We were then left with this curious method of uprating pensions, legislated for by the previous Administration. Each uprating decision can happen at any time between March and June. My right hon. Friend the Secretary of State has to take the past six months of increases in prices and estimate the next six months of rises in prices. He must then state a percentage figure by which the pension shall be uprated. In making a forecast of a likely increase in prices in the future, certain assumptions or guesses, to use an easier term, must be made. Whenever one guesses or makes assumptions, it is only right to accept that one will not be able to get it right every time. Assumptions are no more than assumptions and can be proved to be wrong. It is not the same as a calculation based on known figures of what has happened.

Therefore, ever since the present Government have been in office, inheriting that particular way of uprating the pensions, it has followed that one year we have overestimated and another year we have underestimated the increases in prices. When we have underestimated the increases, we have made good, the underestimate as we did in November 1982. We underestimated the preceding year, so in November 1982 we added an additional 2 per cent. to pensions to make good the underestimate. If one makes that type of adjustment, it follows logically that if a forecast is going to be wrong the other way, an adjustment must be made. What is sauce for the goose is sauce of the gander. That is no more than the Chancellor has indicated might be the position when he comes to consider what he has available at Budget time.

Mr. Stallard

I did not pray in aid for my criticisms the previous conduct of any Government. I am sure that members of the Government for whom the Minister has voiced support will be touched by his support, however belated. I did not pray those in aid and I will not do so now. I would criticise them as I criticise the present Government or any Government, because I believe that all Governments have the system wrong. Now is the time for a total rethink, which is why I quoted some of the new thinking that is coming forward. I mentioned one idea from the new pamphlet to which I referred.

Mr. Rossi

I accept what the hon. Gentleman says. I do not know, and have not taken the trouble to find out, whether he voted for or against his Government when they changed from the historic to the forecasting method of uprating. I am not sure that he can recall now which way he voted and whether he gave his Government his support on that occasion. Whether he did or did not, it was a decision of his Government as a whole. That is the consequence and this is the trouble we find ourselves in today. One must consider these matters to see whether it is possible to produce a better method. The historic method has its advocates because it has certainty. There is automatic uprating within that method, albeit six months too late. The difficulties with a historic method is that one is basing the increases on past rises in prices. If there is rapidly accelerating inflation, there is an appreciable time-lag for the pensioners before the pension is put right to take account of the rise in prices which has taken place. That is the difficulty with that method.

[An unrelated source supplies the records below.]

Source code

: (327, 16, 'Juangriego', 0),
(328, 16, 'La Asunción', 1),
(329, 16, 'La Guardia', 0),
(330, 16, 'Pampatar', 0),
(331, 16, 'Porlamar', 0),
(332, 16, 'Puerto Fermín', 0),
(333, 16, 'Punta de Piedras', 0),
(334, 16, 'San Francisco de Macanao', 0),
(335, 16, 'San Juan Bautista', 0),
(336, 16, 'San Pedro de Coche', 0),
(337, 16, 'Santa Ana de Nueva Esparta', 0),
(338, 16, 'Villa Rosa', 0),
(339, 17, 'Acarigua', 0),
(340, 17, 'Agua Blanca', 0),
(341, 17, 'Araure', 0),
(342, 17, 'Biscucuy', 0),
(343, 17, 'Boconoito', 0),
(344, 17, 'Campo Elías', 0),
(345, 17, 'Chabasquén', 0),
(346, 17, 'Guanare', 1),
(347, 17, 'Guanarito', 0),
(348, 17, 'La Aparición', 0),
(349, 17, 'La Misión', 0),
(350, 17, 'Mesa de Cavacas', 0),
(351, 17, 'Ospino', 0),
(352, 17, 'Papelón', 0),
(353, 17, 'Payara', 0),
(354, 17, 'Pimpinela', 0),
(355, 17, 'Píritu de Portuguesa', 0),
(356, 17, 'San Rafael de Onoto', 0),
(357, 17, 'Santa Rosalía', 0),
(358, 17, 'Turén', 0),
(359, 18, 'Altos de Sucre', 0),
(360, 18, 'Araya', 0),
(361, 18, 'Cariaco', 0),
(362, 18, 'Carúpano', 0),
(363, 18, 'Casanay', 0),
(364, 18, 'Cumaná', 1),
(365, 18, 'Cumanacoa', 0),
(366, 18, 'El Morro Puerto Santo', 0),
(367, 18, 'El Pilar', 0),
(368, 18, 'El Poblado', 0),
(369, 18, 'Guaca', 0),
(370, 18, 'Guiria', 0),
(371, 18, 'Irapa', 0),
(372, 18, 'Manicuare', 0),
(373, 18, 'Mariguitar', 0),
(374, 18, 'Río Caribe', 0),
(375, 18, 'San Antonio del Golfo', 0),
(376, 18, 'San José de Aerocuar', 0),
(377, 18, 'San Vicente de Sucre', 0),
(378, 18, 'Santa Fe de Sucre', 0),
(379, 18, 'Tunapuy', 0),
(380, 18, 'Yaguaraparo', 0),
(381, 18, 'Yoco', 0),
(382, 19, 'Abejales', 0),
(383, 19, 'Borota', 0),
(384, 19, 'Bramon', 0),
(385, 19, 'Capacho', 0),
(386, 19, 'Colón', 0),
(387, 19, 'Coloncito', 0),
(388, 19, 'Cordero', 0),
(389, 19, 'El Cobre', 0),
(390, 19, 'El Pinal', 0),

These are matters that must be of continuing concern to the Government. We must try to satisfy ourselves that we can find the best practical means of dealing with these difficult matters. The best solution of all would be to achieve an economy in which there is very little inflation. The method of forecasting the uprating would become increasingly academic in that climate. The House knows that that has been the basis of the Government's economic policy. Our aim has been to reduce inflation as rapidly as we can and to restore the economy to a firm and sound basis. As Labour Members know, the Government have been singularly successful in their policy of reducing inflation. This has been all to the benefit of the pensioners.

I do not feel that I can take the matter much further. The various other issues which have been raised in the debate are really for my right hon. and learned Friend the Chancellor of the Exchequer or for my right hon. Friend the Secretary of State. I cannot anticipate statements that they may be making in future.